First - throw all the arrays together in one long array with delimiters. (I'll leave that to you - because in my system it rips the values out of a UI). So, this means the delimiters will be taking up extra slots: To use your sample data above:
string delimitedArray[] = {"X","Y","Z","|","A","B","|","1","2","3","4","|"};
Of course you can concatenate as many arrays as you like.
string[] getPerms( string delimitedArray[]) {
string result[];
string delimiter("|");
string compactArray[]; // will be the same as delimitedArray, but without the "|" delimiters
int arraySizes[]; // will hold number of vals for each array
int offsets[]; // offsets will holds the indices where each new array starts.

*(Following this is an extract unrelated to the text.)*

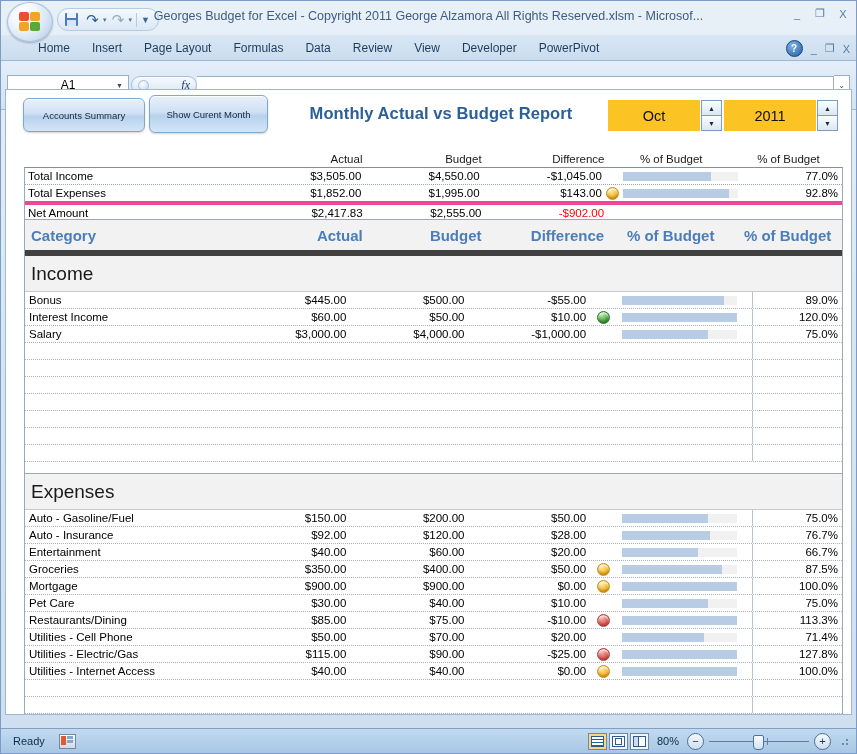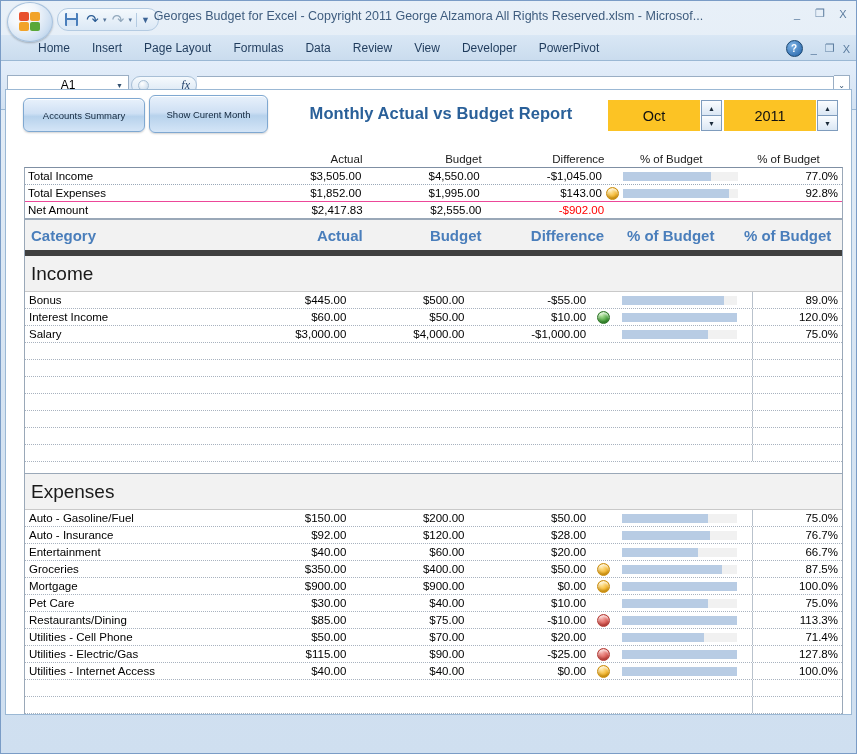"Total Expenses" .sum-box .row.solid { border-bottom: 1px solid #ec4899 -> 4px solid #ec4899 }
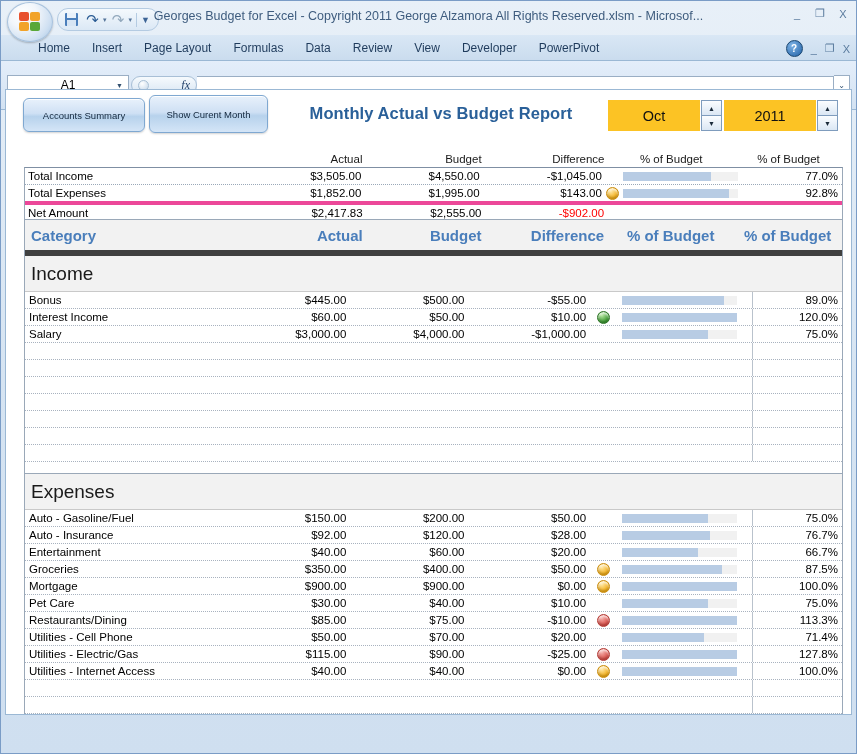"Ready" div.statusbar { html: none -> <div> <div>Ready</div> <div></div> <div></div> <div> <div> <span></span> </div> <div> <span></span> </div> <div> <span></span> </div> </div> <div>80%</div> <div> <div>−</div> <div> <div></div> <div></div> </div> <div>+</div> </div> <div></div> </div> }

int counters[]; // the values that will increment in the following loops, like pegs in each array
int nPemutations = 1;
int arrSize, offset, nArrays;
// do a prepass to find some information about the structure, and to build the compact array
for (s in delimitedArray) {
if (s == delimiter) {
nPemutations *= arrSize; // arrSize will have been counting elements
arraySizes[nArrays] = arrSize;
counters[nArrays] = 0; // reset the counter
nArrays ++; // nArrays goes up every time we find a new array
offsets.append(offset - arrSize) ; //its here, at the end of an array that we store the offset of this array
arrSize=0;
} else { // its one of the elements, not a delimiter
compactArray.append(s);
arrSize++;
offset++;
}
}
// put a bail out here if you like
if( nPemutations > 256) error("too many permutations " + nPemutations+". max is 256");
// now figure out the permutations
for (p=0;p<nPemutations;p++) {
string perm ="";
// In each array at the position of that array's counter
for (i=0;i<nArrays ;i++) {
int delimitedArrayIndex = counters[i] + offsets[i] ;
// build the string
perm += (compactArray[delimitedArrayIndex]);
}
result.append(perm);
// the interesting bit
// increment the array counters, but in fact the program
// will only get to increment a counter if the previous counter
// reached the end of its array, otherwise we break
for (i = 0; i < nArrays; ++i) {
counters[i] += 1;
if (counters[i] < arraySizes[i])
break;
counters[i] = 0;
}
}
return result;
}
If I understand the question correctly, I think you could put all your arrays into another array, thereby creating a jagged array.
Then, loop through all the arrays in your jagged array creating all the permutations you need.
Does that make sense?
it sounds like you've almost got it figured out already.
What if you put in there one more array, call it, say ArrayHolder , that holds all of your unknown number of arrays of unknown length. Then, you just need another loop, no?